RAG and Text-to-SQL over Open Government Data

PhD research on chat interfaces over municipal and federal datasets — Retrieval-Augmented Generation with verifiable citations, plus Text-to-SQL for structured public datasets.

RAGText-to-SQLLLMsPythonOpen Gov Data

Prototypes against municipal open-data portals
Citation-tracked answers from verifiable sources
Evaluation sourced from real public-information requests

Context

Open government data is, in theory, the most accessible data in the world: every municipality, every federal agency, every public-services dashboard publishes some version of it. In practice it's locked behind portals, PDFs, CSVs with no schema documentation, and dashboards built for the agency that produced them — not the citizen who needs to ask a question.

The research question is straightforward: can a citizen with no SQL, no data tooling, and no patience for portal navigation get a credible answer to a real question about their city or their country, in their own words?

Role

PhD Researcher at Galileo University. I own the research framing, the prototype implementations, and the evaluation work.

What I'm building

Two complementary techniques layered into one chat surface:

Retrieval-Augmented Generation. Indexed corpora of municipal and federal documents — budgets, contracts, public-services reports — surfaced into the LLM context at query time, with citation tracking so a citizen can verify the answer against the source.
Text-to-SQL. For datasets that live in structured form (open data portals, agency databases), the chat layer translates the citizen's question into SQL against the public dataset and returns the answer with the underlying query exposed for audit.

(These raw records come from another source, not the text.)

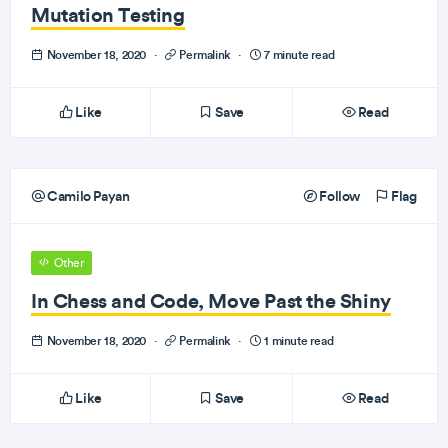
Mutation Testing
November 18, 2020
·
Permalink
·
7 minute read
Like
Save
Read
Camilo Payan
Follow
Flag
Other
In Chess and Code, Move Past the Shiny
November 18, 2020
·
Permalink
·
1 minute read
Like
Save
Read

The two paths cover different question shapes — narrative ("what does the city say about transit?") vs. structured ("how many permits were issued in District 4 last quarter?") — and the same chat surface routes between them.

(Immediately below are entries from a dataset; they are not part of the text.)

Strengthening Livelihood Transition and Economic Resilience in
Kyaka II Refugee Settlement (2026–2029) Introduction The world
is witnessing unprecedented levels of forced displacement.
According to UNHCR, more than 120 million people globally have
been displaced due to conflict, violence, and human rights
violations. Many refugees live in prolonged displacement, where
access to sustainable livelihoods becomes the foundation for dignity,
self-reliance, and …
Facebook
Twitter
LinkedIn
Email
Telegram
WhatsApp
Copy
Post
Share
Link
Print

Research decisions worth writing down

Citations are not optional. A government-data chatbot that answers without verifiable provenance is worse than no chatbot at all — it manufactures confidence. Every answer in the prototype links back to the source row, page, or document.

Text-to-SQL needs schema documentation that doesn't exist. Most open data portals publish CSVs with no schema, no column descriptions, no data dictionary. A real Text-to-SQL stack has to either reconstruct that documentation from the data itself or sit on top of curated portals where it does exist.

Non-technical first. The target user is a citizen, not an analyst. The evaluation framework reflects that — questions are sourced from real public-information requests, not from SQL benchmarks.

Status

Research in progress. Prototypes have been built against municipal datasets; the Text-to-SQL evaluation work is the current focus. Publications and dissertation work ongoing.